SERANG, LINIMASSA.ID — Penanganan perkara dugaan mafia tanah terkait lahan milik PT Pancapuri Indoperkasa terus berkembang.
Tidak hanya mantan anggota DPRD Kota Cilegon, Ismatullah, yang ditetapkan sebagai tersangka, penyidik juga menetapkan mantan Lurah Gunung Sugih, Kecamatan Ciwandan, berinisial RE, sebagai tersangka dalam perkara yang sama.
Kuasa hukum RE, Aris Rusman, mengungkapkan bahwa berdasarkan Surat Pemberitahuan Dimulainya Penyidikan (SPDP), total terdapat enam orang yang ditetapkan sebagai tersangka.
“Nama klien kami termasuk di dalam daftar tersangka tersebut,” kata Aris, Senin kemarin.
Aris menjelaskan, perkara ini bermula dari transaksi jual beli tanah yang menggunakan alas hak berupa girik atau SPPT. Dokumen tersebut tercatat atas nama ahli waris US bersama empat anggota keluarganya dalam administrasi pertanahan Kelurahan Gunung Sugih, pada saat RE masih menjabat sebagai lurah.
Menurut Aris, kliennya telah menjalankan prosedur administratif sesuai ketentuan, termasuk mengirimkan dua kali surat pemberitahuan kepada para pemilik lahan yang berbatasan, salah satunya PT Pancapuri. Masing-masing surat disertai tenggat waktu 14 hari.
“Karena tidak ada balasan atau keberatan, proses administrasi kemudian diteruskan ke kecamatan hingga akhirnya Akta Jual Beli diterbitkan,” ujarnya.
Namun, setelah AJB diterbitkan, camat Ciwandan justru menarik kembali dokumen tersebut tanpa penjelasan resmi kepada pihak RE. Atas dasar itu, RE menganggap proses transaksi tersebut telah dibatalkan.
Aris menduga, berkas atau warkah yang tersimpan di kantor kecamatan kemudian diambil oleh pihak lain tanpa sepengetahuan kliennya.
Dokumen tersebut diduga kembali diproses ke notaris hingga terbit Akta Jual Beli Nomor 04 tertanggal 11 November 2024.
Kasus Mafia Tanah, Ini Keberatan dari PT Pancapuri
Keberatan dari PT Pancapuri sendiri, lanjut Aris, baru disampaikan pada 2 Desember 2024 atau setelah AJB diterbitkan.
Dalam keberatan tersebut, perusahaan mempersoalkan tiga produk administrasi dari kelurahan, yakni Surat Keterangan Riwayat Tanah (SKRT), Surat Keterangan Tanah Tidak Sengketa (SKTTS), dan surat keterangan lain yang ditandatangani oleh RE.
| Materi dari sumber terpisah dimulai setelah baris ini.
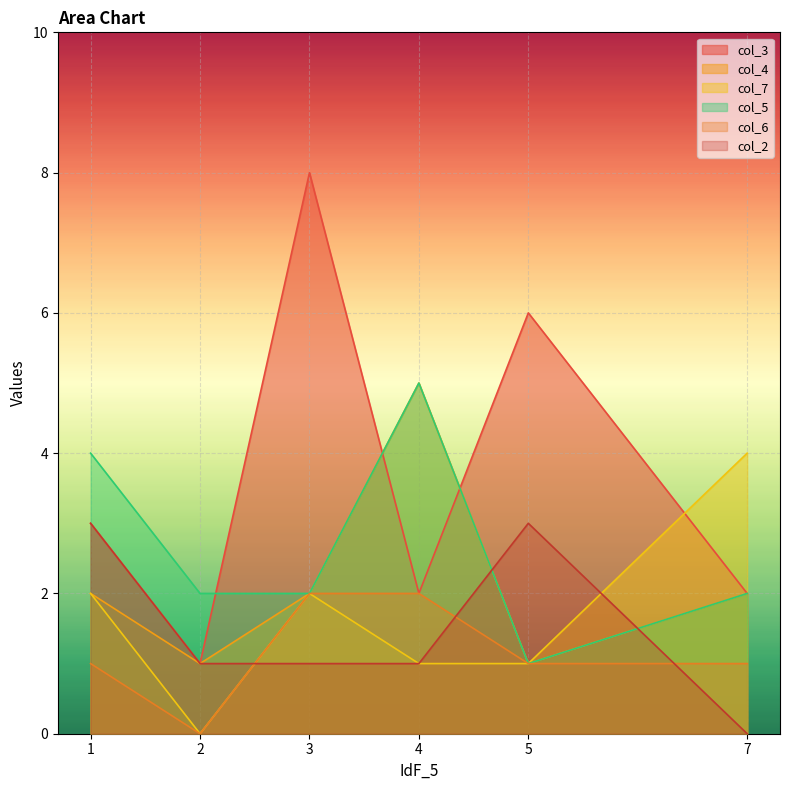

Where is the first local maximum for col_2?

5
“Klien kami merasa berada dalam posisi yang dirugikan. Ia sudah berupaya meminta klarifikasi kepada PT Pancapuri, namun tidak pernah mendapat respons. Sementara data di kelurahan masih mencatat status tanah tersebut sebagai girik,” jelasnya.
Aris menegaskan pihaknya akan terus mengawal proses hukum yang berjalan dan meminta penyidik bersikap adil serta objektif. Ia juga mempertanyakan penetapan tersangka yang dinilai belum menyeluruh.
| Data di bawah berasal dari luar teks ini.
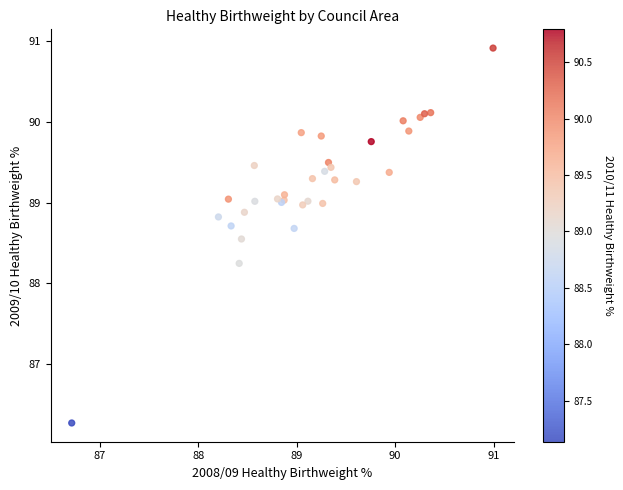

What Y value in the scatter plot is closest to 88?

88.2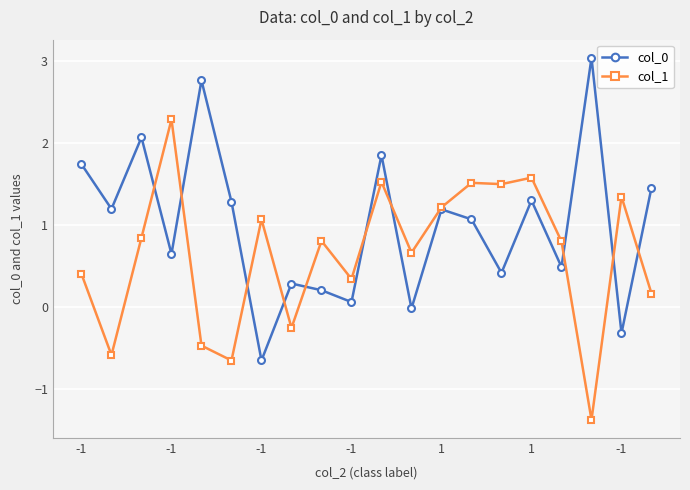

What is the minimum value for col_0?

-0.7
“Jika peristiwa ini melibatkan 13 orang, mengapa hanya enam yang ditetapkan sebagai tersangka,” katanya.
Sementara itu, Direktur Reserse Kriminal Umum Polda Banten, Kombes Pol Dian Setyawan, belum memberikan tanggapan atas pesan yang dikirim Radar Banten terkait penetapan tersangka terhadap RE.
Namun sebelumnya, pada Jumat (9/1), Dian telah mengonfirmasi bahwa Ismatullah resmi ditetapkan sebagai tersangka dalam kasus dugaan penyerobotan lahan milik PT Pancapuri Indoperkasa.
“Penetapan tersangka sudah dilakukan. Yang bersangkutan belum ditahan karena proses penyidikan masih berjalan,” ujarnya.